## Texto de leitura

# # # #

Na verdade, ouvindo-se na íntegra esse depoimento, o que se retira é que o dito Sr. Administrador de Insolvência nem sequer nunca conheceu o locado (nunca o visitou), apenas se tendo “servido” de informações que lhe foram prestadas por um Sr. de uma Leiloeira (seu colaborador ao tempo), que este sim lá se teria deslocado; sucede que ao “aprofundar” esse conhecimento da situação, o mesmo não deu de todo a localização real do locado, pelo que fica a dúvida legítima se a indicação dada ao Sr. da leiloeira foi a correta, e consequentemente, se este “visitou” o locado que devia visitar…

Tendo presente este ponto de ordem, o que se retira de seguro do dito depoimento do Sr. Administrador de Insolvência é que – também assim no seu “Relatório” do art. 155º do CIRE junto aos autos a fls. 116-130 – na medida em que não era conhecido o paradeiro dos elementos de contabilidade, nem o TOC da Insolvente, sendo que apenas acedeu aos dois últimos exercícios entregues fiscalmente em declaração anual de IRC nos anos de 2009/2010, é que ele basicamente partiu dos dados que resultavam das reclamações de crédito[3] sobre a Insolvente em causa (“B (…), S.A.”), como flui do que consignou a fls. 9 do Relatório já aludido, a saber, “A empresa encontra-se encerrada desde Março de 2014, com base nas reclamações de crédito” (sublinhado nosso).

Isto tanto mais que ao tempo da sua entrada em funções, a Insolvente se apresentava como tendo a sua sede em distinto lugar – na “Rua João de Ruão nº 12, 3000-229”…

Assim, porque a Insolvência em causa foi requerida pela própria Insolvente,  quando o mesmo Sr. Administrador de Insolvência, no dito “Relatório” do art. 155º do CIRE, consignou que “a Insolvente se encontrava encerrada e sem trabalhadores”, naturalmente que se deve interpretar o “encerramento do estabelecimento em 20.02.2014”, mais propriamente como significando o encerramento da actividade da empresa em si.

Dito de outra forma: não se consegue retirar do constante do já aludido “Relatório” do art. 155º do CIRE, na sua conjugação com os esclarecimentos prestados em audiência pelo seu subscritor, o dito Sr. Administrador de Insolvência, que este tivesse um conhecimento real e seguro sobre a situação do locado ajuizado nos autos, mormente que o mesmo se encontrasse encerrado como decorrência e consequência do encerramento da actividade pela Insolvente.

# # # #

## Secção de dados
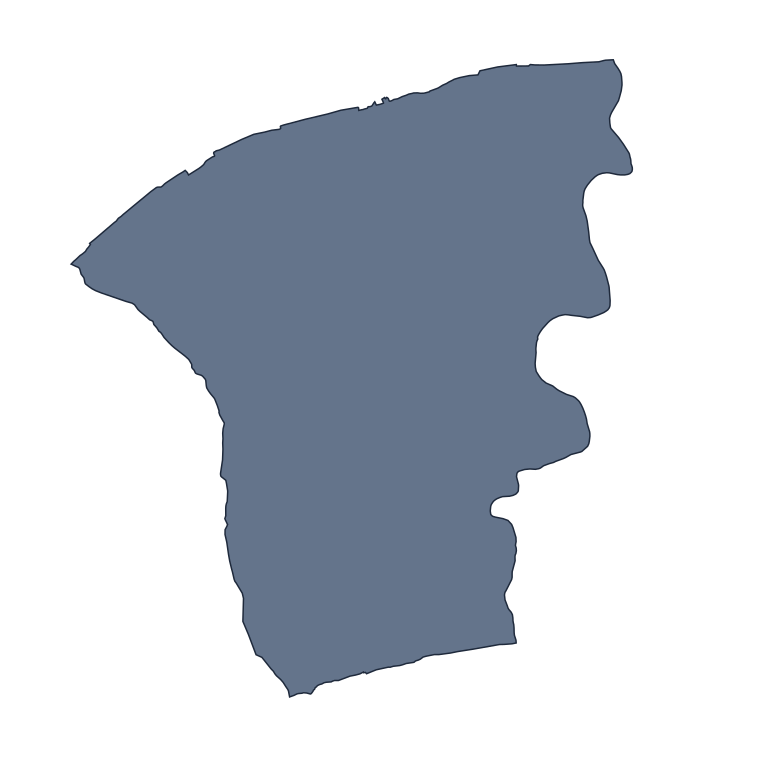 outline of Stanesti, Vâlcea, Romania, rotated 170°
{"feature_id": "2599482B92265495094615", "entity_name": "Stanesti", "entity_type": "district", "adm_level": 2, "iso_a3": "ROU", "parent_name": "Romania", "parent_adm1": "Vâlcea", "projection": "equal_earth", "projection_center": [24.051, 44.813], "detail": "fine", "context": "isolated", "style": "filled", "palette": "slate", "viewbox_px": 768, "rotation_deg": 170, "n_neighbors": 0, "source": "geoboundaries", "source_scale": "gbopen_adm2", "svg_char_len": 6142}
<svg xmlns="http://www.w3.org/2000/svg" viewBox="0 0 768 768"><g transform="rotate(170 384 384)"><path d="M611.5,596.2L613.8,594.7L616.7,593.4L618.0,592.3L619.1,591.1L621.8,589.7L644.0,576.6L649.5,573.6L648.9,572.4L651.1,570.2L653.2,568.5L655.0,566.4L658.5,564.4L661.0,563.3L665.8,560.1L668.2,558.7L671.3,556.4L666.8,553.2L665.1,552.2L664.3,551.4L663.8,550.5L663.6,549.5L663.2,544.8L661.3,541.1L661.0,540.0L661.0,536.6L660.8,535.0L660.5,534.3L657.6,531.1L655.0,528.5L651.8,526.0L646.1,522.5L623.7,510.1L618.1,507.4L615.9,505.4L613.3,500.0L611.6,497.7L605.8,490.8L603.6,487.9L602.0,486.9L600.8,485.9L600.6,485.4L600.3,482.5L598.0,478.8L596.5,475.0L595.1,473.7L594.0,471.6L592.5,468.0L588.8,462.2L586.3,458.7L583.7,455.5L575.3,446.3L572.3,442.5L571.7,441.4L570.1,437.1L570.0,436.5L570.4,433.9L570.2,433.2L570.0,432.6L568.5,430.3L568.0,428.2L567.7,427.4L566.5,426.4L562.4,424.3L561.2,423.1L559.3,419.9L558.9,418.5L559.3,413.3L559.3,411.7L559.2,410.8L558.0,407.6L556.5,404.5L553.9,400.0L553.3,398.6L551.9,391.8L551.2,386.9L551.1,386.1L551.5,384.5L551.1,381.8L549.0,375.7L548.1,373.6L548.3,372.2L550.2,367.9L551.4,363.5L552.1,358.0L553.1,353.9L553.9,347.9L556.2,337.2L560.5,324.4L560.7,323.2L560.7,321.7L560.2,320.8L556.8,317.0L556.5,316.5L556.4,313.5L556.5,306.1L556.7,304.8L558.8,295.5L560.1,293.3L560.9,291.3L561.5,288.8L562.7,281.7L564.1,279.1L563.9,277.9L563.0,274.8L562.7,273.4L562.4,273.0L563.4,271.2L565.8,268.1L566.7,263.4L566.3,255.4L566.7,243.2L566.7,236.6L566.2,228.4L565.9,225.4L565.5,217.8L565.1,215.6L564.1,213.6L559.9,202.6L559.6,197.3L564.2,174.7L561.0,160.8L557.0,139.6L551.7,136.0L544.6,122.9L542.8,120.3L541.8,117.6L540.6,115.4L537.1,110.9L535.1,107.6L533.3,103.2L531.8,99.9L531.4,98.3L531.3,92.2L526.6,93.0L523.6,93.9L521.9,94.0L518.6,93.7L516.8,93.9L513.8,93.1L510.4,91.5L509.7,91.6L509.1,92.0L507.3,93.7L506.7,94.7L505.5,95.3L504.4,97.0L503.1,97.5L502.0,98.5L499.6,99.2L497.2,99.4L495.0,100.2L492.7,100.3L487.7,99.8L486.3,100.3L484.1,100.6L480.4,99.9L468.3,102.2L462.7,102.3L458.1,102.7L454.3,103.9L454.2,103.2L452.4,103.2L451.5,101.7L441.2,103.9L428.9,104.4L427.1,104.0L423.9,104.4L417.4,104.0L414.2,104.3L410.7,104.9L403.4,104.7L402.6,104.8L401.2,105.7L400.3,105.9L398.3,106.1L396.0,106.7L392.9,108.3L389.8,108.6L381.3,108.8L376.9,108.0L365.1,107.5L358.0,107.7L342.7,107.4L315.5,107.4L310.9,106.7L303.0,105.9L298.8,106.0L298.5,108.8L299.2,113.9L299.0,116.7L298.3,121.2L298.0,124.5L298.1,126.1L298.1,128.4L297.7,131.3L297.6,134.6L298.4,137.2L300.2,140.3L300.8,142.0L301.1,144.2L302.3,150.4L302.0,155.2L301.5,156.8L300.9,158.0L299.8,159.2L292.3,169.2L291.4,171.4L290.7,175.3L290.3,177.0L285.6,187.1L285.0,191.2L284.5,192.8L283.6,194.1L282.6,196.8L282.3,199.6L282.6,202.0L282.1,203.8L281.3,205.7L280.7,210.0L281.9,220.1L282.7,223.6L285.6,228.1L290.1,230.7L297.5,233.6L300.1,234.9L301.5,236.9L301.4,240.5L300.3,244.5L299.9,245.6L299.0,247.0L297.4,248.7L296.1,249.8L294.0,250.9L292.7,251.4L289.7,252.1L286.8,252.5L279.9,251.7L276.3,251.9L273.3,252.7L271.5,254.0L270.6,254.9L270.2,255.8L269.1,260.4L269.0,261.8L269.6,269.7L268.7,272.7L268.2,273.4L266.9,274.5L265.5,274.8L260.3,275.4L255.1,275.0L249.7,273.7L246.3,273.7L244.8,274.0L243.6,274.5L241.0,275.8L234.9,276.9L230.6,277.3L228.3,278.0L220.4,279.4L217.7,280.1L212.1,282.1L202.3,282.9L200.9,283.2L194.3,287.3L192.7,289.6L191.8,291.8L190.3,296.8L189.9,299.4L189.8,301.3L190.8,309.8L190.7,314.3L191.0,317.7L191.6,321.7L192.4,325.7L193.5,329.6L194.5,332.2L195.3,333.7L197.9,337.1L199.7,338.7L206.1,342.1L212.6,346.9L214.6,348.7L218.1,352.7L224.2,356.8L227.8,360.9L228.8,362.7L230.1,365.4L231.9,369.9L232.0,374.2L231.6,378.0L228.8,388.4L228.4,391.9L228.1,393.2L226.6,398.4L225.7,400.2L224.8,401.4L224.6,403.7L223.5,405.4L221.1,408.2L218.8,410.5L217.8,411.4L211.9,416.0L209.6,417.5L206.4,419.0L200.0,420.7L196.2,420.9L193.6,420.9L190.5,420.1L187.6,419.1L179.0,416.6L172.0,413.9L169.1,413.6L167.8,413.7L161.1,414.8L155.2,416.2L152.7,417.2L150.7,418.2L149.2,419.6L148.4,420.8L147.8,422.2L146.8,426.9L145.5,440.2L145.5,441.8L146.2,450.8L146.7,454.6L147.3,458.0L148.0,460.1L151.5,468.6L154.8,481.2L156.6,487.5L156.6,490.6L156.0,498.6L155.6,509.3L155.9,514.6L157.3,522.8L157.4,524.7L157.2,526.1L156.6,528.2L156.3,530.2L154.1,537.4L153.3,539.3L152.0,541.4L149.2,544.5L144.6,548.5L140.5,551.2L137.9,552.5L136.4,553.0L132.4,553.6L128.0,553.4L125.5,552.8L117.8,549.7L114.6,548.8L110.4,548.1L107.5,548.1L105.4,548.5L103.7,549.6L103.1,550.1L102.7,550.7L102.1,552.4L101.9,554.3L102.2,556.6L102.5,558.0L102.1,561.6L102.1,563.2L102.3,564.5L102.4,567.8L102.7,569.1L106.5,578.4L110.1,585.9L116.1,596.1L116.4,597.3L116.3,601.7L115.7,606.7L114.2,609.7L112.6,612.0L103.9,622.3L102.3,625.5L99.4,631.7L97.7,637.1L97.3,639.6L96.7,645.6L96.8,648.5L97.5,651.1L98.8,654.4L101.2,659.5L101.9,663.5L109.4,664.4L111.2,664.4L116.5,664.0L132.5,666.0L147.2,667.4L170.8,670.3L180.0,672.0L184.4,673.2L186.4,672.1L198.3,674.1L198.2,675.6L217.0,676.5L235.1,675.8L237.8,672.1L246.4,672.9L256.2,672.6L262.0,671.9L264.0,671.2L267.5,670.2L270.2,669.1L274.3,668.1L279.0,666.2L280.7,665.8L288.0,664.5L288.6,663.9L293.3,663.5L294.6,663.5L297.7,664.0L300.4,664.9L304.7,665.5L305.2,665.3L309.3,665.2L312.0,664.5L316.1,663.9L321.0,662.5L324.9,662.5L327.1,661.7L329.1,661.4L329.7,661.8L330.2,664.4L331.0,665.4L331.6,665.8L332.2,665.4L332.8,664.6L333.4,665.1L333.7,666.0L336.6,664.8L335.7,661.3L335.8,660.6L339.4,660.1L343.1,660.0L344.1,663.5L345.3,662.5L347.0,660.6L347.9,659.8L349.8,659.6L351.3,659.8L351.8,659.6L352.4,658.6L352.8,658.4L355.8,658.2L357.0,657.9L357.9,658.0L361.3,657.8L361.1,660.4L361.6,661.0L378.9,661.1L392.6,659.7L415.2,658.4L437.8,656.5L441.0,656.0L441.3,655.7L441.4,655.2L441.3,654.5L441.4,653.7L441.9,653.3L442.9,653.0L450.5,653.4L457.9,652.8L468.9,652.5L481.6,649.6L505.5,643.0L508.8,642.8L509.8,642.2L510.9,642.0L511.4,641.6L511.7,640.9L511.2,638.2L511.3,637.9L511.6,637.7L513.6,637.4L519.4,635.0L520.7,634.3L521.6,633.5L523.5,631.4L526.5,629.6L528.7,628.5L540.2,623.8L540.8,625.9L541.5,627.2L542.7,628.9L545.3,627.7L550.7,625.7L563.7,620.0L565.4,619.1L567.7,617.5L568.9,616.9L569.7,616.7L572.8,617.2L574.1,617.0L580.3,613.9L611.5,596.2Z" fill="#64748b" stroke="#1e293b" stroke-width="1.5"/></g></svg>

# # # #

## Pedido escrito A
No texto sobre o depoimento do administrador de insolvência, desde quando se encontra encerrada a empresa, segundo o que ficou consignado a fls. 9 do Relatório?
## Pedido escrito B
Prossiga o texto sobre o depoimento do administrador de insolvência a partir do ponto em que termina.
Não é preciso consultar as linhas para nada.

## Resultado A
Desde março de 2014, com base nas reclamações de crédito.

## Resultado B
Ademais, os AA. não “corroboraram” que o estabelecimento tivesse encerrado em 20-02-2014, antes e apenas, com e no seu requerimento de fls. 106-107, invocaram/remeteram para o que tinha sido dito pelo Sr. Administrador de Insolvência no “Relatório” do art. 155º do CIRE (a cuja junção aos autos então procederam), o que se mostra unicamente e sempre reportado à Insolvente!  

Ora se assim é, será legítimo falar de “erro de julgamento” relativamente ao que figura como sendo a convicção alcançada pelo Tribunal a quo?

Cremos bem que não, como se vai cuidar de evidenciar de seguida.

Sendo certo que na medida em que se encontra sindicada a convicção alcançada pela Exma. Julgadora de 1ª instância, se impõe perscrutar a “motivação” expressa pela mesma na decisão recorrida.

Na verdade, perfilhamos o entendimento de que quando há impugnação da matéria de facto e ao tribunal de recurso é impetrada uma decisão à luz do disposto no art. 662º do n.C.P.Civil, a “Fundamentação”/“Motivação” do tribunal a quo vai ser o objeto precípuo da atenção do tribunal de recurso, pois que o labor deste se orienta para a deteção de qualquer “erro de julgamento” naquela decisão da matéria de facto, em termos da apreciação e valoração da prova produzida (não podendo obviamente limitar-se à análise da coerência e racionalidade da fundamentação da decisão de facto operada pelo tribunal a quo).

Sem embargo, “não bastará uma qualquer divergência na apreciação e valoração da prova para determinar a procedência da impugnação, sendo necessário constatar um erro de julgamento”.[4]

E assim o é em atenção ao entendimento de que a efetiva garantia do duplo grau de jurisdição em matéria de facto (consignado no art. 662º do n.C.P.Civil), impõe que a Relação, depois de reapreciar as provas apresentadas pelas partes, afirme a sua própria convicção acerca da matéria de facto questionada no recurso, não podendo limitar-se a verificar a consistência lógica e a razoabilidade da que foi expressa pelo tribunal recorrido.

É este, afinal, o verdadeiro sentido e alcance que deve ser dado ao princípio da liberdade de julgamento fixado no dito art. 607º, nº5 do n.C.P.Civil, o qual vale com idêntica amplitude na 2ª instância.

Vejamos então a “motivação” do Tribunal de 1ª instância, no que a este particular diz respeito:

«(…)

Para prova da substituição da L (…) pela Ré, a partir da data referida em 4), embora não tenha sido feita prova do título a que ocorreu tal alteração subjectiva, atendeu-se, por um lado, à circunstância de a Ré ter sido constituída nessa data, tendo como sede social o locado, conjugada com o depoimento das testemunhas (…)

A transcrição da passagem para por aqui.